Start of Block

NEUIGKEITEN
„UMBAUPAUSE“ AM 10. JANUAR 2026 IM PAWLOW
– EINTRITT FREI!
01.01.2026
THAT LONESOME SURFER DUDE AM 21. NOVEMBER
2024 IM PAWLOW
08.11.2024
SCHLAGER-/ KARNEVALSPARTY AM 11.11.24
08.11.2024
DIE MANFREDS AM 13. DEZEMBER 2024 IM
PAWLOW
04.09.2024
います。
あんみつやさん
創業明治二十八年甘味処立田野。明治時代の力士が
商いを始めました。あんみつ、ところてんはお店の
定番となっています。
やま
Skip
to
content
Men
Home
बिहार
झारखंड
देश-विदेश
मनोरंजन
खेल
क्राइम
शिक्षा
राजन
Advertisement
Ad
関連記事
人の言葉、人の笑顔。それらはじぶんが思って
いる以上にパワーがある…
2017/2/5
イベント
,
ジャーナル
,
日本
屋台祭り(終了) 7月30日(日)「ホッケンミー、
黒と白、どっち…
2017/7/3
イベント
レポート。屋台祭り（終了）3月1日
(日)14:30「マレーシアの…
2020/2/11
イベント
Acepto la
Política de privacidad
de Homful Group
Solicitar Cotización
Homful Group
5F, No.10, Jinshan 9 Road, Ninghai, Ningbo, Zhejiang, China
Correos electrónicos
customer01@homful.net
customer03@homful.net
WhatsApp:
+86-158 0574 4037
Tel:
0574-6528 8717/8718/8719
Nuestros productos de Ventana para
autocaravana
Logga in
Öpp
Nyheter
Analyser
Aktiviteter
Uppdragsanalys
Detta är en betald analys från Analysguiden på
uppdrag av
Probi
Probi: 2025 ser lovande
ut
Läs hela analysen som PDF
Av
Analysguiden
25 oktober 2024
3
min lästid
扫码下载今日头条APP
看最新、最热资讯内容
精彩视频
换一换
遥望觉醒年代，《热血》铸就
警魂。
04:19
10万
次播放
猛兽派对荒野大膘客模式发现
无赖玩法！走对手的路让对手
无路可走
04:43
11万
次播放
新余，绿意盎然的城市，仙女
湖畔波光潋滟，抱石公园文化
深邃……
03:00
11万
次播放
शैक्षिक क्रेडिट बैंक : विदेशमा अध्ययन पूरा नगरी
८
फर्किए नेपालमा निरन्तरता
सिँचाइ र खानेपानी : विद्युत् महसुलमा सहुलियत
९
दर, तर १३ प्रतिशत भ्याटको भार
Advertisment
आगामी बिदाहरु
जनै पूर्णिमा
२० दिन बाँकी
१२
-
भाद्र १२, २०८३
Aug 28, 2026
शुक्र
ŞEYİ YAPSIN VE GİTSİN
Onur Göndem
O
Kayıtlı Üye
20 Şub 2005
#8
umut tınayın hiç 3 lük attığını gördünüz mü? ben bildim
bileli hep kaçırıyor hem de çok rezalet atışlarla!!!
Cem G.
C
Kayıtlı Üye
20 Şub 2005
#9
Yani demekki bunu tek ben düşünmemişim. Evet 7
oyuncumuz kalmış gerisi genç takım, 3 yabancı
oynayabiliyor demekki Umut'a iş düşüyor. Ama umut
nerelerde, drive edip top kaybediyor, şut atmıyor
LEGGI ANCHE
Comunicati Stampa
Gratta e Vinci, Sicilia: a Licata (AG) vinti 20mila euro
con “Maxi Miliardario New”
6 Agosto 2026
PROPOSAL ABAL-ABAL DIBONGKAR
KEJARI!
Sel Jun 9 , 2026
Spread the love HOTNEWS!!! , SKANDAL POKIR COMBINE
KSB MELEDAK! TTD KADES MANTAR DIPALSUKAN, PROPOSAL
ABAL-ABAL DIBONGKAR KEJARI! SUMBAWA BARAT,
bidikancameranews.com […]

End of Block

What is required → Reproduce every line of the records above verbatim, in the same order.

Expected answer →
NEUIGKEITEN
„UMBAUPAUSE“ AM 10. JANUAR 2026 IM PAWLOW
– EINTRITT FREI!
01.01.2026
THAT LONESOME SURFER DUDE AM 21. NOVEMBER
2024 IM PAWLOW
08.11.2024
SCHLAGER-/ KARNEVALSPARTY AM 11.11.24
08.11.2024
DIE MANFREDS AM 13. DEZEMBER 2024 IM
PAWLOW
04.09.2024
います。
あんみつやさん
創業明治二十八年甘味処立田野。明治時代の力士が
商いを始めました。あんみつ、ところてんはお店の
定番となっています。
やま
Skip
to
content
Men
Home
बिहार
झारखंड
देश-विदेश
मनोरंजन
खेल
क्राइम
शिक्षा
राजन
Advertisement
Ad
関連記事
人の言葉、人の笑顔。それらはじぶんが思って
いる以上にパワーがある…
2017/2/5
イベント
,
ジャーナル
,
日本
屋台祭り(終了) 7月30日(日)「ホッケンミー、
黒と白、どっち…
2017/7/3
イベント
レポート。屋台祭り（終了）3月1日
(日)14:30「マレーシアの…
2020/2/11
イベント
Acepto la
Política de privacidad
de Homful Group
Solicitar Cotización
Homful Group
5F, No.10, Jinshan 9 Road, Ninghai, Ningbo, Zhejiang, China
Correos electrónicos
customer01@homful.net
customer03@homful.net
WhatsApp:
+86-158 0574 4037
Tel:
0574-6528 8717/8718/8719
Nuestros productos de Ventana para
autocaravana
Logga in
Öpp
Nyheter
Analyser
Aktiviteter
Uppdragsanalys
Detta är en betald analys från Analysguiden på
uppdrag av
Probi
Probi: 2025 ser lovande
ut
Läs hela analysen som PDF
Av
Analysguiden
25 oktober 2024
3
min lästid
扫码下载今日头条APP
看最新、最热资讯内容
精彩视频
换一换
遥望觉醒年代，《热血》铸就
警魂。
04:19
10万
次播放
猛兽派对荒野大膘客模式发现
无赖玩法！走对手的路让对手
无路可走
04:43
11万
次播放
新余，绿意盎然的城市，仙女
湖畔波光潋滟，抱石公园文化
深邃……
03:00
11万
次播放
शैक्षिक क्रेडिट बैंक : विदेशमा अध्ययन पूरा नगरी
८
फर्किए नेपालमा निरन्तरता
सिँचाइ र खानेपानी : विद्युत् महसुलमा सहुलियत
९
दर, तर १३ प्रतिशत भ्याटको भार
Advertisment
आगामी बिदाहरु
जनै पूर्णिमा
२० दिन बाँकी
१२
-
भाद्र १२, २०८३
Aug 28, 2026
शुक्र
ŞEYİ YAPSIN VE GİTSİN
Onur Göndem
O
Kayıtlı Üye
20 Şub 2005
#8
umut tınayın hiç 3 lük attığını gördünüz mü? ben bildim
bileli hep kaçırıyor hem de çok rezalet atışlarla!!!
Cem G.
C
Kayıtlı Üye
20 Şub 2005
#9
Yani demekki bunu tek ben düşünmemişim. Evet 7
oyuncumuz kalmış gerisi genç takım, 3 yabancı
oynayabiliyor demekki Umut'a iş düşüyor. Ama umut
nerelerde, drive edip top kaybediyor, şut atmıyor
LEGGI ANCHE
Comunicati Stampa
Gratta e Vinci, Sicilia: a Licata (AG) vinti 20mila euro
con “Maxi Miliardario New”
6 Agosto 2026
PROPOSAL ABAL-ABAL DIBONGKAR
KEJARI!
Sel Jun 9 , 2026
Spread the love HOTNEWS!!! , SKANDAL POKIR COMBINE
KSB MELEDAK! TTD KADES MANTAR DIPALSUKAN, PROPOSAL
ABAL-ABAL DIBONGKAR KEJARI! SUMBAWA BARAT,
bidikancameranews.com […]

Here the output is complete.